Perspectives on Antiferromagnetic Spintronics

TL;DR

This paper reviews the fundamental physics, current challenges, and future prospects of antiferromagnetic spintronics, highlighting its potential to overcome limitations of ferromagnetic devices with faster, smaller, and more energy-efficient electronics.

Contribution

It provides a comprehensive overview of antiferromagnetic spintronics, including fundamental physics, interactions with stimuli, and future research directions, which is a novel synthesis in this emerging field.

Findings

Antiferromagnets have zero net magnetization and high-frequency dynamics.
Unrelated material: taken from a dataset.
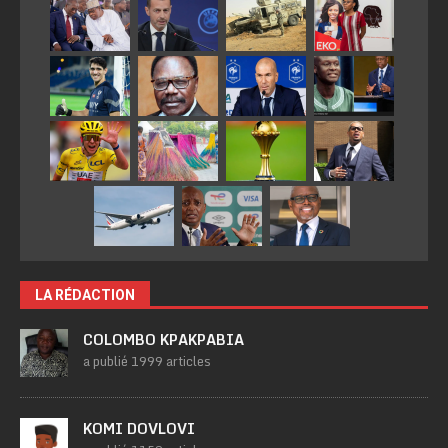
LA RÉDACTION
COLOMBO KPAKPABIA
a publié 1999 articles
KOMI DOVLOVI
They are resistant to external magnetic fields and suitable for robust devices.

Potential for faster, smaller, and energy-efficient spintronic applications.

Abstract

Although the development of spintronic devices has advanced significantly over the past decade with the use of ferromagnetic materials, the extensive implementation of such devices has been limited by the notable drawbacks of these materials. Antiferromagnets claim to resolve many of these shortcomings leading to faster, smaller, more energy-efficient, and more robust electronics. Antiferromagnets exhibit many desirable properties including zero net magnetization, imperviousness to external magnetic fields, intrinsic high-frequency dynamics with a characteristic precession frequency on the order of terahertz (THz), and the ability to serve as passive exchange-bias materials in multiple magnetoresistance (MR)- based devices. In this Perspective article, we will discuss the fundamental physics of magnetic structures in antiferromagnets and their interactions with external stimuli such as spin current, voltage, and magnons. A discussion on the challenges lying ahead is also provided along with an outlook of future research directions of these systems.